You can't vet an online retailer that isn't even in your state, they can have the nicest website and their fish keeping is tick poor.
You absolutely can vet online retailers, whether of fish or anything else. You ask people who have purchased from them and get some rough statistics on how many bad experiences there are out there. You look into their business model in general -- low price leader or aiming for high quality? Run by anonymous people who don't care, or by someone in the hobby who you've seen and even talked to here and other online venues? And so on.
I think your missing the point (or own a lack luster shop)
I don't own an LFS, and I'm not missing the point -- I'm tracking changes I've seen over decades. Over the last 30 years I've been in it, the hobby has changed, a lot. The decline of local independent shops is nothing new, and is the entirely unexpected effect of a massive market shift that started with Dr Foster and Smith in the mid 1980s (remember the mailed catalogues?), and to some extent the crown prince of the race to the bottom, PetSmart. There's really no way local shops with all the financial outlay that entails can compete with the market that now gives me access to every single online retailer. A local shop is competing with scores of online vendors that don't have to have a nice storefront with customer restrooms and clean floors and displays of every food and additive anyone could want and employees that not only know their stuff but have some minimal customer service skills and open seven days a week. A local shop isn't competing with all the other local shops, it is competing with every online retailer in the US. And all those ship right to my door, for like $30, and I can shop at home with a beverage in hand at midnight.
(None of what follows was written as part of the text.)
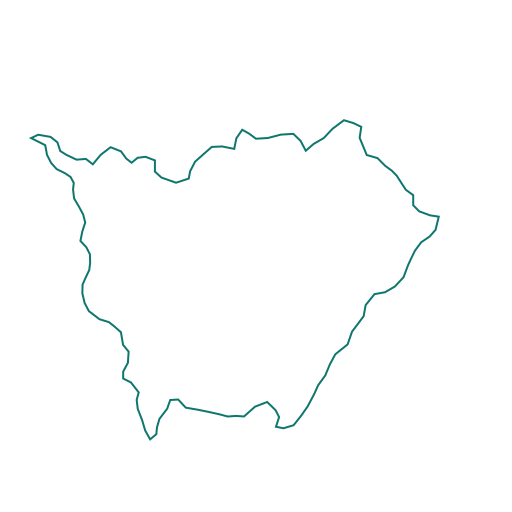 the district of Taguaí, São Paulo, Brazil, rotated 75°
{"feature_id": "56859067B74189053823533", "entity_name": "Taguaí", "entity_type": "district", "adm_level": 2, "iso_a3": "BRA", "parent_name": "Brazil", "parent_adm1": "São Paulo", "projection": "robinson", "projection_center": [-49.403, -23.468], "detail": "fine", "context": "isolated", "style": "outline", "palette": "teal", "viewbox_px": 512, "rotation_deg": 75, "n_neighbors": 0, "source": "geoboundaries", "source_scale": "gbopen_adm2", "svg_char_len": 1793}
<svg xmlns="http://www.w3.org/2000/svg" viewBox="0 0 512 512"><g transform="rotate(75 256 256)"><path d="M405.7,405.7L402.3,398.4L395.9,396.0L388.3,391.4L380.5,381.3L372.9,376.1L374.5,368.3L384.3,363.1L389.4,352.0L395.0,340.8L399.5,332.2L403.7,324.9L405.3,316.7L407.9,309.1L401.3,296.0L399.9,283.0L410.0,277.0L417.6,275.4L426.1,280.9L429.5,274.1L429.2,263.5L422.1,253.9L414.9,245.3L404.4,235.5L397.0,229.5L389.3,220.0L379.8,212.7L371.5,204.9L365.1,190.4L353.9,182.8L347.2,174.2L342.0,167.6L331.8,162.8L323.5,151.4L324.4,140.8L321.4,129.7L314.7,119.0L304.2,111.5L298.0,106.3L292.0,101.1L285.5,92.9L282.1,83.2L277.2,75.8L265.3,69.3L261.8,77.3L255.1,86.8L247.7,91.0L237.9,88.4L230.9,94.1L223.6,96.5L214.8,99.3L208.8,102.7L202.3,107.9L192.9,113.3L187.1,122.9L168.7,125.3L158.5,120.9L152.9,127.4L147.6,135.9L152.9,149.1L159.6,160.0L162.7,171.4L167.2,180.7L156.4,183.1L147.7,188.3L145.2,200.5L145.1,214.0L142.7,225.7L136.1,230.9L130.5,236.6L137.2,244.5L146.9,249.3L141.4,260.4L139.2,270.5L142.8,277.8L149.1,290.4L157.1,297.7L163.8,300.9L164.5,314.3L155.8,327.0L148.3,331.8L137.5,328.9L131.6,337.0L130.5,344.9L133.7,352.0L128.3,356.1L120.0,359.3L113.3,368.3L118.0,379.7L125.2,389.9L118.2,395.2L116.5,404.4L109.1,413.1L103.9,417.9L94.8,418.4L87.8,423.6L82.5,435.0L83.9,442.7L94.4,430.9L104.2,431.7L113.1,429.8L120.4,426.1L126.6,419.1L131.6,414.7L138.2,413.1L144.4,415.5L153.3,416.8L162.7,414.2L171.2,412.2L179.5,412.3L187.3,417.4L196.0,421.7L203.7,417.6L211.3,416.0L219.5,417.9L226.4,420.7L233.1,426.4L238.7,430.9L247.1,433.4L256.9,433.7L266.0,431.7L276.5,423.6L281.8,415.2L287.3,411.1L294.7,406.2L307.4,407.4L315.4,403.8L325.9,407.3L333.3,414.2L340.0,416.0L345.8,409.5L357.4,404.6L364.1,408.5L372.9,409.8L385.0,408.5L395.9,408.2L405.7,405.7Z" fill="none" stroke="#0f766e" stroke-width="2"/></g></svg>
A person might as well suggest that the reason that almost all the malls went under is because they had "poor ownership". That shift (away from brick and mortar local clothing, accessories and electronics shops) was the effect of online retailers. Was Blockbuster poorly run, or did Netflix figure out online video distribution? Did local newspapers all suck, or did online news distribution simply push them out? Were the incredible multitude of various mom and pop stores all poorly run, or did Walmart and then
Amazon beat them into submission? Why were all these poorly run stores doing just fine until the technology was mature enough for the online shopping revolution? That those two things are just a concidence would be unbelievable on the order of 'must have been space aliens'.
The sorts of shops you're likely thinking of have been tried. Saltwater Empire in Minneapolis was like this; they lasted, what, five years before it just wasn't worth the effort. There were a couple in Chicago that I don't recall the names of, same deal. They were absolutely not poorly run shops. There just isn't the right market structure to make doing it right a reliably profitable venture.